Bundled with Local Regression Studio v1.0.11. These files work offline and on static hosting such as GitHub Pages.

Approval and Operation Guide

Approval and Operation Guide

Application: Local Regression Studio v1.0.11

Purpose

v1.0.11 separates model development from routine prediction. A technical user trains and validates a model, a responsible reviewer records an approval decision, and an operator loads an approved package in prediction-only mode.

This is a governance aid. It does not replace an organization’s authorization, quality, security or regulatory processes.

1. Prepare the model for review

Before approval:

  1. Use a defensible training/validation/test split.
  2. Review data-quality findings.
  3. Compare suitable candidate models.
  4. Inspect residual, uncertainty and group diagnostics.
  5. Configure measurable acceptance criteria.
  6. Confirm that the active model’s acceptance result is appropriate.

Full Approved status requires the configured acceptance criteria to pass. Approved with conditions requires written conditions.

2. Record operational documentation

The approval workspace records:

  • Model name
  • Model owner
  • Reviewer or approver
  • Decision date
  • Next review date
  • Intended use
  • Prohibited or unsupported uses
  • Known limitations
  • Approval conditions
  • Decision notes

Be specific. For example, name the supported process, sites, populations, materials, instruments, input range and decision type.

3. Approval statuses

Draft

The model is still being developed or reviewed. It cannot be exported as an approved package.

Approved

The configured acceptance criteria passed, required documentation is complete, and the review date is current.

Approved with conditions

The model may be used only under the documented conditions. This status requires a non-empty conditions field.

Rejected

The model is not authorized for operation. Record the reason and required corrective action.

Retired

The model was previously used but is no longer authorized. Retain the record for traceability.

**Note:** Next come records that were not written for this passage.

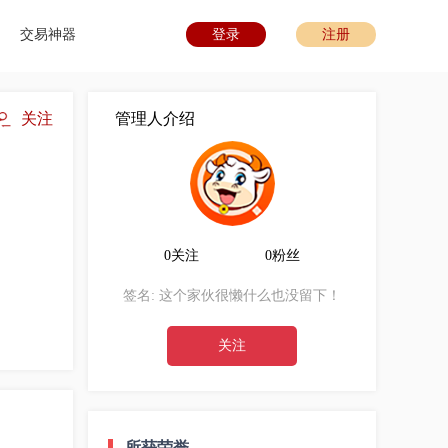
交易神器
登录
注册
关注
管理人介绍
0关注
0粉丝
签名:
这个家伙很懒什么也没留下！
关注
所获荣誉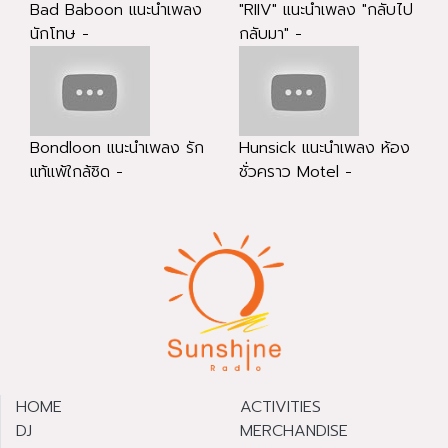
Bad Baboon แนะนำเพลง
"RIIV" แนะนำเพลง "กลับไป
นักโทษ -
กลับมา" -
Bondloon แนะนำเพลง รัก
Hunsick แนะนำเพลง ห้อง
แท้แพ้ใกล้ชิด -
ชั่วคราว Motel -
HOME
ACTIVITIES
DJ
MERCHANDISE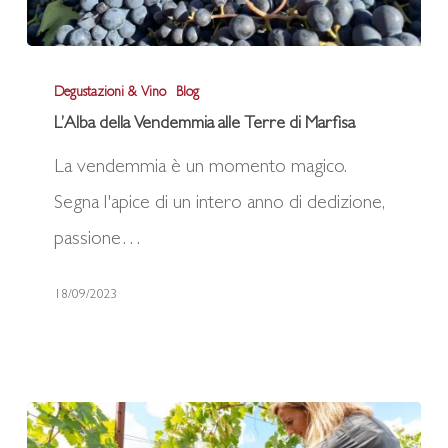
L’Alba
Degustazioni & Vino
Blog
della
L’Alba della Vendemmia alle Terre di Marfisa
Vendemmia
La vendemmia è un momento magico.
alle
Segna l'apice di un intero anno di dedizione,
Terre
passione…
di
Marfisa
18/09/2023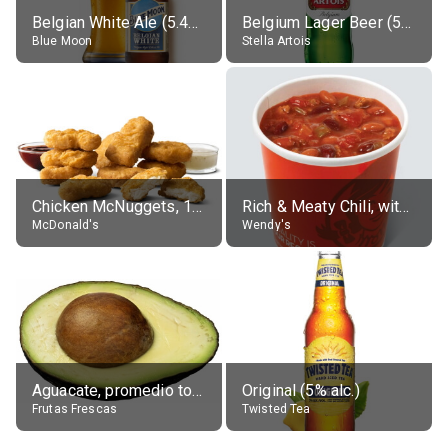
Belgian White Ale (5.4% alc.)
Belgium Lager Beer (5% alc.)
Blue Moon
Stella Artois
Chicken McNuggets, 10 pieces, without sauce
Rich & Meaty Chili, without toppings, large
McDonald's
Wendy's
Aguacate, promedio todos variedades, crudo
Original (5% alc.)
Frutas Frescas
Twisted Tea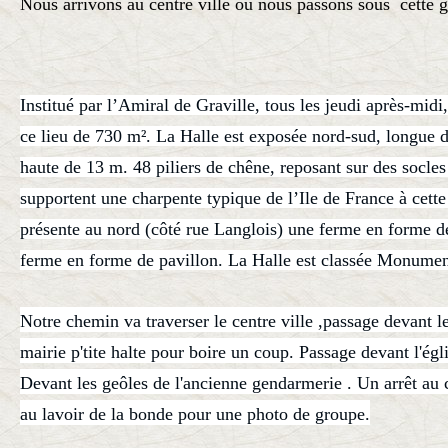
Nous arrivons au centre ville ou nous passons sous cette g
Institué par l’Amiral de Graville, tous les jeudi après-midi
ce lieu de 730 m². La Halle est exposée nord-sud, longue 
haute de 13 m. 48 piliers de chêne, reposant sur des socles 
supportent une charpente typique de l’Ile de France à cett
présente au nord (côté rue Langlois) une ferme en forme d
ferme en forme de pavillon. La Halle est classée Monumen
Notre chemin va traverser le centre ville ,passage devant l
mairie p'tite halte pour boire un coup. Passage devant l'égl
Devant les geôles de l'ancienne gendarmerie . Un arrêt au 
au lavoir de la bonde pour une photo de groupe.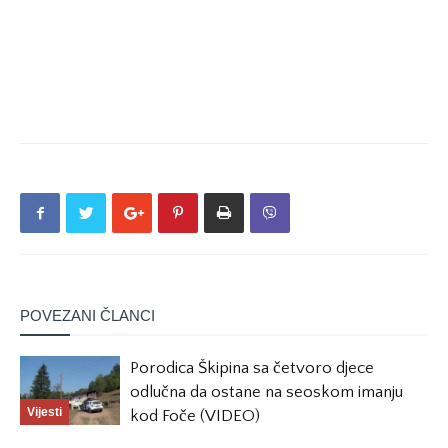
POVEZANI ČLANCI
Porodica Škipina sa četvoro djece
odlučna da ostane na seoskom imanju
Vijesti
kod Foče (VIDEO)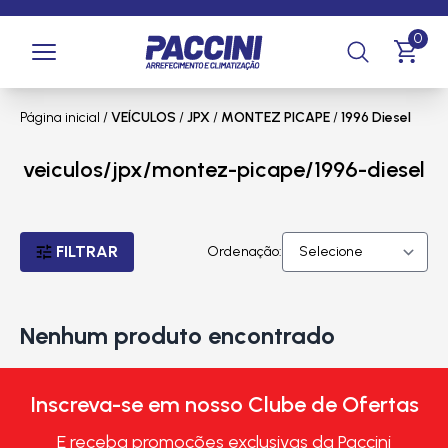
0
Página inicial
/
VEÍCULOS
/
JPX
/
MONTEZ PICAPE
/
1996 Diesel
veiculos/jpx/montez-picape/1996-diesel
FILTRAR
Ordenação:
Nenhum produto encontrado
Inscreva-se em nosso Clube de Ofertas
E receba promoções exclusivas da Paccini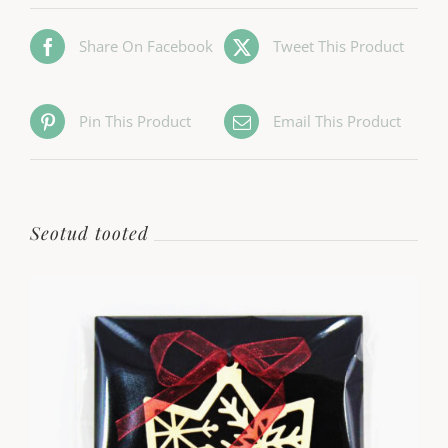
Share On Facebook
Tweet This Product
Pin This Product
Email This Product
Seotud tooted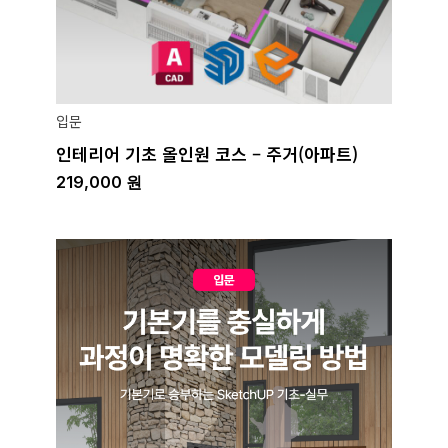
입문
인테리어 기초 올인원 코스 – 주거(아파트)
219,000
원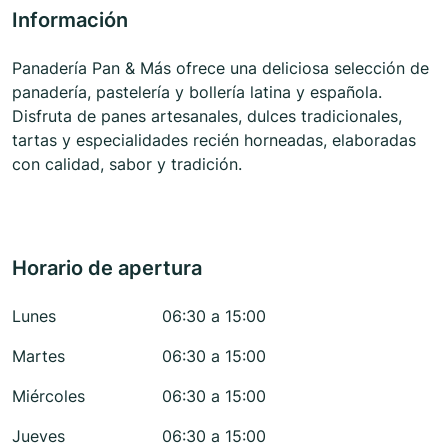
Información
Panadería Pan & Más ofrece una deliciosa selección de
panadería, pastelería y bollería latina y española.
Disfruta de panes artesanales, dulces tradicionales,
tartas y especialidades recién horneadas, elaboradas
con calidad, sabor y tradición.
Horario de apertura
Lunes
06:30 a 15:00
Martes
06:30 a 15:00
Miércoles
06:30 a 15:00
Jueves
06:30 a 15:00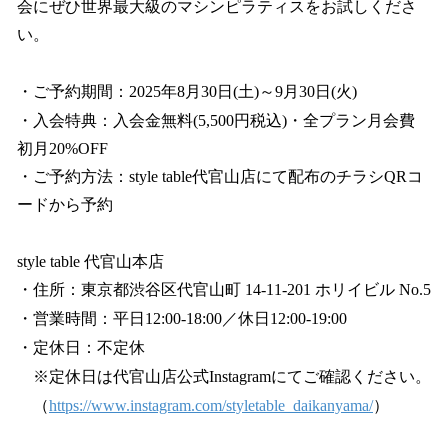
会にぜひ世界最大級のマシンピラティスをお試しくださ
い。
・ご予約期間：2025年8月30日(土)～9月30日(火)
・入会特典：入会金無料(5,500円税込)・全プラン月会費
初月20%OFF
・ご予約方法：style table代官山店にて配布のチラシQRコ
ードから予約
style table 代官山本店
・住所：東京都渋⾕区代官⼭町 14-11-201 ホリイビル No.5
・営業時間：平日12:00-18:00／休日12:00-19:00
・定休⽇：不定休
※定休日は代官山店公式Instagramにてご確認ください。
（
https://www.instagram.com/styletable_daikanyama/
）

4. Operational input schema

The app derives ranges and categories from the fitted training preprocessor. These values are read-only. Add optional units and descriptions for operators.

Examples:

Feature Unit Description
temperature °C Reactor inlet temperature
pressure bar Absolute operating pressure
material Approved material grade

A unit recorded in the package is documentation; the CSV format itself cannot prove that a numeric value was measured in that unit. Operators must follow the documented data procedure.

5. Validation report

Choose Download validation report (HTML). The report includes:

  • Model and dataset identity
  • Dataset fingerprint
  • Intended and prohibited uses
  • Approval state and history
  • Independent test metrics
  • Acceptance outcomes
  • Operational input schema
  • Limitations and conditions

Open the HTML file in a browser and use Print or save as PDF when a PDF record is required.

6. Approved prediction package

Choose Download approved prediction package only after the model is operationally eligible.

The package contains:

  • Fitted preprocessing and model
  • Target transformation
  • Approval record
  • Validation/evaluation summaries
  • Operational input schema
  • Up to three embedded self-test input/output vectors
  • SHA-256 integrity metadata

The original training CSV is not included.

7. Prediction-only mode

On an operator computer:

  1. Start the application.
  2. Choose Prediction-only mode.
  3. Load the .mlpredict.json package.
  4. Confirm the green package summary.
  5. Upload a compatible prediction CSV.
  6. Review applicability warnings.
  7. Download predicted values.

The app verifies integrity, approval status, review date and self-tests before enabling operational use.

8. Prediction output provenance

Downloaded prediction CSV files include:

  • package_id
  • approval_status
  • review_date
  • integrity_verified
  • Applicability status and reasons
  • Prediction and interval fields

Keep these columns with operational records.

9. Package review and retirement

Before the review date:

  • Compare recent measured outcomes with predictions.
  • Investigate distribution shift and new categories.
  • Reassess group performance and interval coverage.
  • Retrain or revalidate when the data-generating process changes.
  • Issue a new package after approval.

Do not edit an approved JSON package manually. Any edit causes integrity verification to fail.

10. Security limitations

SHA-256 confirms that the package has not changed since export. It is not a digital signature and does not prove the identity of the approver. Store packages in an access-controlled location and use organizational signing or document-management controls when required.


v1.0 deployment and governance

v1.0 preserves the documented modelling behaviour and adds separate deployment editions, versioned governance lifecycle records, monitoring and revalidation, model-change assessments, local recovery, stricter import/export validation, and optional verification of organizational signatures against deployment-pinned public keys. See the package-root DEPLOYMENT_GUIDE.md, GOVERNANCE_GUIDE.md, MONITORING_GUIDE.md, SECURITY.md, and MIGRATION_GUIDE.md.